How Do LLMs Perform Two-Hop Reasoning in Context?
Tianyu Guo, Hanlin Zhu, Ruiqi Zhang, Jiantao Jiao, Song Mei, Michael I. Jordan, Stuart Russell
TL;DR
This work analyzes how large language models perform two-hop reasoning in context and why distractors impair pretrained models. It introduces a distractor-rich synthetic dataset and demonstrates that pretrained LLMs resort to random guessing, with performance collapsing as distractors increase; however, targeted fine-tuning yields near-perfect accuracy and strong generalization to harder distractor settings. To uncover the mechanism, the authors train a symbolic three-layer Transformer and reverse-engineer its information flow, revealing a slow learning phase characterized by broad, non-discriminative attention, followed by a sharp phase transition to a structured sequential query mechanism that retrieves the source and bridge information in order and then infers the end token. They further show that this dynamics can be captured by a minimal three-parameter attention-only model, connecting training dynamics to mechanistic, layer-by-layer information routing and offering insight into how compositional reasoning arises in small Transformers. These findings advance understanding of in-context reasoning in LLMs and point toward principled design of robust, interpretable reasoning systems.
Abstract
``Socrates is human. All humans are mortal. Therefore, Socrates is mortal.'' This form of argument illustrates a typical pattern of two-hop reasoning. Formally, two-hop reasoning refers to the process of inferring a conclusion by making two logical steps, each connecting adjacent concepts, such that the final conclusion depends on the integration of both steps. It is one of the most fundamental components of human reasoning and plays a crucial role in both formal logic and everyday decision-making. Despite recent progress in large language models (LLMs), we surprisingly find that they can fail at solving simple two-hop reasoning problems when distractors are present.
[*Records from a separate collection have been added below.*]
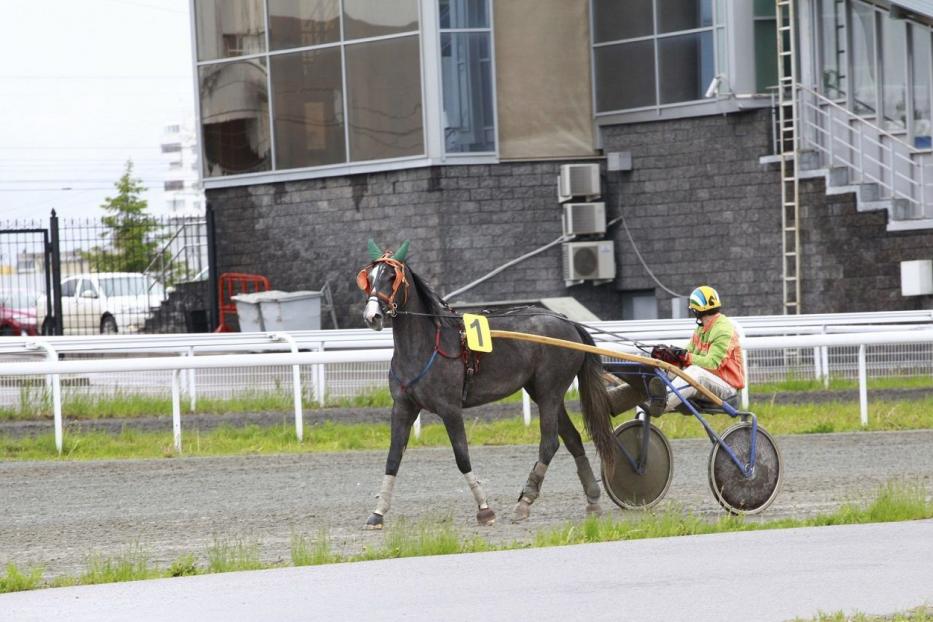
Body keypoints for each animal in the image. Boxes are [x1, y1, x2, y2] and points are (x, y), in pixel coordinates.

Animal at [354, 241, 616, 528]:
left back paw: (524, 502)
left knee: (550, 443)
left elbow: (462, 456)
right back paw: (592, 499)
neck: (425, 346)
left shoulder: (450, 409)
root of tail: (566, 321)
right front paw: (377, 513)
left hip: (550, 391)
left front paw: (484, 509)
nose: (372, 316)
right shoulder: (403, 407)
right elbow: (393, 459)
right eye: (369, 278)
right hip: (542, 391)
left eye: (392, 277)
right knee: (573, 439)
We observe on a synthetic dataset that pre-trained LLMs often resort to random guessing among all plausible conclusions. However, after few steps of fine-tuning, models achieve near-perfect accuracy and exhibit strong length generalization. To understand the underlying mechanisms, we train a 3-layer Transformer from scratch on a synthetic two-hop reasoning task and reverse-engineer its internal information flow. We observe a clear progression in the attention logits throughout training. This pictures a sharp phase transition from an initial stage of random guessing to the emergence of a structured sequential query mechanism, where the model first retrieves the preceding and the bridge concepts in the early layers and then uses them to infer the final answer. Finally, we show that these dynamics can be captured by a minimal three-parameter attention-only network.